Napa cabbage (also spelled nappa cabbage) is an authentic Chinese cabbage. The name comes from a Japanese word that means something like vegetable greens. So far as I have been able to figure out, the name has nothing to do with the Napa Valley in California. I think that name is probably from the Spanish, meaning an aquifer or gas layer. The taste of the cabbage is milder than regular cabbage, and the leaves are crisper
Regular cabbage dates back to the Egyptians, but probably cabbage heads did not appear on the culinary scene until the twelfth century in Germany. For this recipe, you can use regular cabbage, but I think you will like the flavor better with Chinese cabbage.
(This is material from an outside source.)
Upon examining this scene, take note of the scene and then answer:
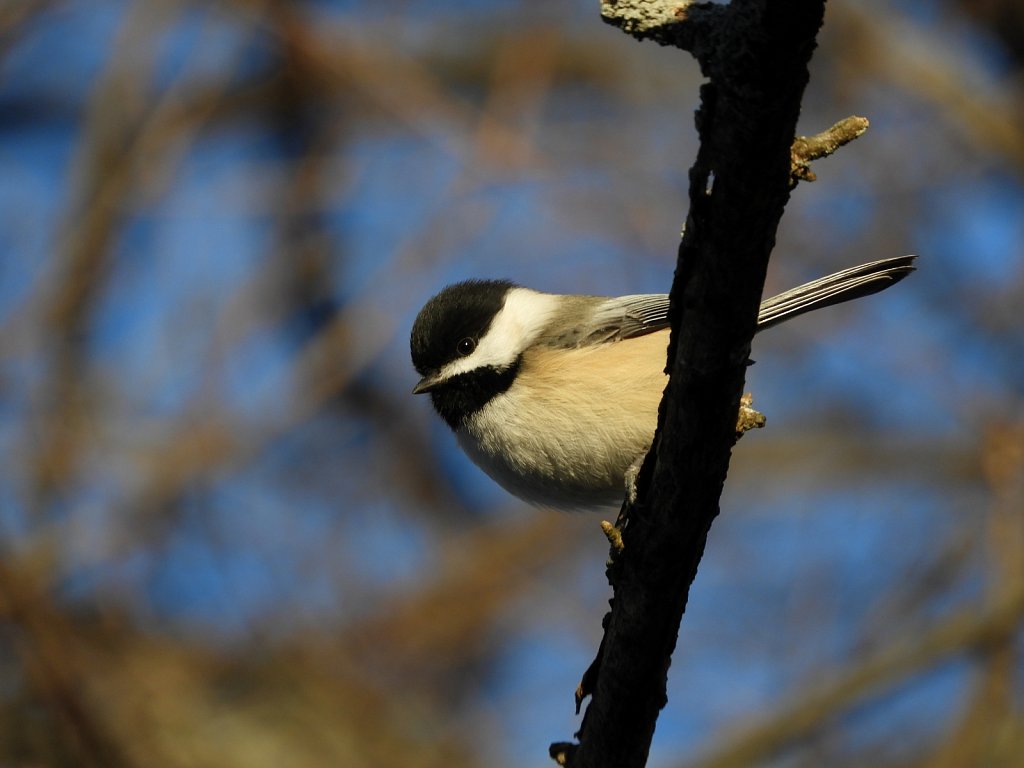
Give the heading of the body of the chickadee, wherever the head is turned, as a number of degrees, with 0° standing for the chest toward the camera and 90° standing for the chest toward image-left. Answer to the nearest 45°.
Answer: approximately 90°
The soup makes a simple lunch or dinner. We had the added pleasure of a slice of Srah’s new bread, Douglas fir scented levain topped with fresh butter. A perfect winter-time light lunch
Napa Cabbage and Bread Soup with Croutons and Parmesan Cheese
- 3 tablespoons extra virgin olive oil
- 1 medium onion, chopped
- ½ large head napa cabbage, cored and shredded
- 4 cups vegetable stock
- ½ teaspoon beau monde seasoning, or to taste
- salt and pepper to taste
- 2 ½ inch slices good quality white bread cut in ½ inch cubes
- 2 ounces Parmesan cheese, freshly grated
- ¼ cup minced parsley
- In a medium, heavy-bottomed saucepan or stockpot, heat the olive oil over medium heat. Add the chopped onions, stir, and cover. Cook for about 5 minutes or until the onions are wilted and translucent. Do not allow them to brown.
- Add the shredded cabbage to the pot, cover and continue to cook until completely wilted. Do not brown. Then add the vegetable stock, bring to a boil, and then reduce to a simmer. Add the beau monde seasoning and adjust with salt and pepper.Cook for 40 minutes or until the cabbage is soft. Add more liquid if necessary.
- In the meantime, place one of the diced slices of bread on a small baking sheet and dry in the middle of an oven preheated to 225°. Bake for 30 minutes, turning frequently, until the bread cubes are completely dry and crisp. Remove from the oven and set aside.
- When the cabbage is fully cooked and tender, stir in the remaining cubed slice of bread. The bread should dissolve and thicken the soup. Add more liquid if needed.
- When ready to serve, plate the soup in 4 wide soup bowls, top with the croutons, sprinkle with the grated Parmesan cheese and parsley. Serve immediately.